5.3

Ein anderer Parkwächter in lausigem Räuberzivil lud das Gepäck aus dem blauen Nova und fuhr mit dem Wagen davon. Zur Rezeption ging es eine Treppe hinauf. Hinter dem Pult saß eine Art später Student von fünfzig Jahren und las in einem braunen ledergebundenen Wälzer.

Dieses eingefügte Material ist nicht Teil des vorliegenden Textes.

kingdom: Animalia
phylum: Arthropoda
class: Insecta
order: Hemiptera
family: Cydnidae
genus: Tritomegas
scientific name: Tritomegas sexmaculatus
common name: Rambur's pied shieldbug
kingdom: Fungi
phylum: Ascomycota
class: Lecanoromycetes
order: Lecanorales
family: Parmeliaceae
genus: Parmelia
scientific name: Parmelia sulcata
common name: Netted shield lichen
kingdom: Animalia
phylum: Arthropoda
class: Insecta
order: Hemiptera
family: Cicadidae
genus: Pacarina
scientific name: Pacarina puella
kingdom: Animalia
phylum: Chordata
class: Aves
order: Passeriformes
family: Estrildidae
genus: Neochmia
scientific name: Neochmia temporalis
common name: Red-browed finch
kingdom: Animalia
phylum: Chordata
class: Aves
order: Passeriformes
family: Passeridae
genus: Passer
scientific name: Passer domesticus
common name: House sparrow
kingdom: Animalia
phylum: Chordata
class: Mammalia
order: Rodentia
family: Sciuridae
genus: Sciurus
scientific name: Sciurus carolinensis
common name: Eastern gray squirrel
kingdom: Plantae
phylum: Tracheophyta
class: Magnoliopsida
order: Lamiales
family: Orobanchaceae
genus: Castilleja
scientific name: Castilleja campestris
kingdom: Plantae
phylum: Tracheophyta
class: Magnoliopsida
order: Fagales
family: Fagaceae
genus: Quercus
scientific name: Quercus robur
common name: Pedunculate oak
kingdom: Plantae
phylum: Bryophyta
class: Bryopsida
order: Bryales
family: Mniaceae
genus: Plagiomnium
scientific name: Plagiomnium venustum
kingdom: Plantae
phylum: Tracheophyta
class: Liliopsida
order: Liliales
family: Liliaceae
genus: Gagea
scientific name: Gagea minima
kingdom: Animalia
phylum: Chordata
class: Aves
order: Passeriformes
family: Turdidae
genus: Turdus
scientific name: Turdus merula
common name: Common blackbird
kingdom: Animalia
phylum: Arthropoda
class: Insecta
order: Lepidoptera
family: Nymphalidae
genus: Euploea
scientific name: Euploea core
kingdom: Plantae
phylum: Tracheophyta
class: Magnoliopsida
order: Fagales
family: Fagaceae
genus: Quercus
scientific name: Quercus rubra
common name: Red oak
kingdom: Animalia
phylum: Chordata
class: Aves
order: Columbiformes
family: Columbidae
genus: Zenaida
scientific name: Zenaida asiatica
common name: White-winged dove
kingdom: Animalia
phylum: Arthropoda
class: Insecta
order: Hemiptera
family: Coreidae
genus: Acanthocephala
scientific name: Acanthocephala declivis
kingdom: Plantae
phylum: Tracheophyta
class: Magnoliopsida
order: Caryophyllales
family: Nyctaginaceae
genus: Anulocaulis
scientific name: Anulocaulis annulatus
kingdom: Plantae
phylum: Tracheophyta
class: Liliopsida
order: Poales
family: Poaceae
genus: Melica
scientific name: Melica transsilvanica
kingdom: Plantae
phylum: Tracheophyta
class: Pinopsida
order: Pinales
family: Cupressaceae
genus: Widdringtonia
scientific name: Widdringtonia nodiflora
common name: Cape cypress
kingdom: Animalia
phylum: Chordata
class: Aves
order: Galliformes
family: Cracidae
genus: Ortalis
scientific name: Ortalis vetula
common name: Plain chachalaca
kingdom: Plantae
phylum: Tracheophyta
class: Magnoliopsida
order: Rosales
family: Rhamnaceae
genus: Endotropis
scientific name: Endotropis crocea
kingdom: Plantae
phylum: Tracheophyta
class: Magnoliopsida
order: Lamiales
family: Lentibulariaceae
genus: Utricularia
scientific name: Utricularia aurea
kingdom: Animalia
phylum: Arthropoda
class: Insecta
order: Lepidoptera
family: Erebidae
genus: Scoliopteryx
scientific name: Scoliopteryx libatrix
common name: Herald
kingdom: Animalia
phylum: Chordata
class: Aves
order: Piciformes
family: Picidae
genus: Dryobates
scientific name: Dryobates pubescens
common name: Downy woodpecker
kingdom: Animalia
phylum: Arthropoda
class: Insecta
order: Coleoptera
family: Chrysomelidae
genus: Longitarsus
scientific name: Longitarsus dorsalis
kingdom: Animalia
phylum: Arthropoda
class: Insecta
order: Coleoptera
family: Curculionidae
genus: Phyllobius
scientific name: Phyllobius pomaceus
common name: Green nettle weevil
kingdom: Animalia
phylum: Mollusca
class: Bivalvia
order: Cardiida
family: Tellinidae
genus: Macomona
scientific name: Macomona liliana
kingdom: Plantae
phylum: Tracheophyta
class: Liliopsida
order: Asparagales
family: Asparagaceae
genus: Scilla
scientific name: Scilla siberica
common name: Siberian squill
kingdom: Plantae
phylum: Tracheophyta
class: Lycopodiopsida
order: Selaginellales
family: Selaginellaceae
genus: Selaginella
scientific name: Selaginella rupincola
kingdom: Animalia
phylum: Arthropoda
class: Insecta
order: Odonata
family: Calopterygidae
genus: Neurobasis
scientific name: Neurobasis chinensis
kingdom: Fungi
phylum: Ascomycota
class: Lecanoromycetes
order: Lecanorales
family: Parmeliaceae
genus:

Mann musterte die Lobby. Sie war voll gestellt mit schweren Möbeln, die man mit hellblauen Blümchenbezügen verschandelt hatte. An der Decke prangten unverkleidete Holzsparren, angestrahlt von den elektrischen Kerzen eines voluminösen Kronleuchters. Alles wirkte teuer, massiv und schauerlich schön. Eine feste Burg amerikanischer Europa-Gläubigkeit.

Der Portier spendierte Mann einen abweisenden Blick. Als das nichts half, legte er sorgsam das Lesebändchen zwischen die aufgeschlagenen Seiten, klappte das Buch zu, strich noch einmal flüchtig mit der Hand über das alte Leder und stand schweren Herzens auf. Mann nannte seinen Namen. Der Portier schüttelte bedauernd den Kopf. Es war inzwischen halb eins, niemand hatte noch mit seiner Ankunft gerechnet. Das reservierte Zimmer war längst vergeben, das Hotel belegt, ausgebucht, auf Tage hinaus.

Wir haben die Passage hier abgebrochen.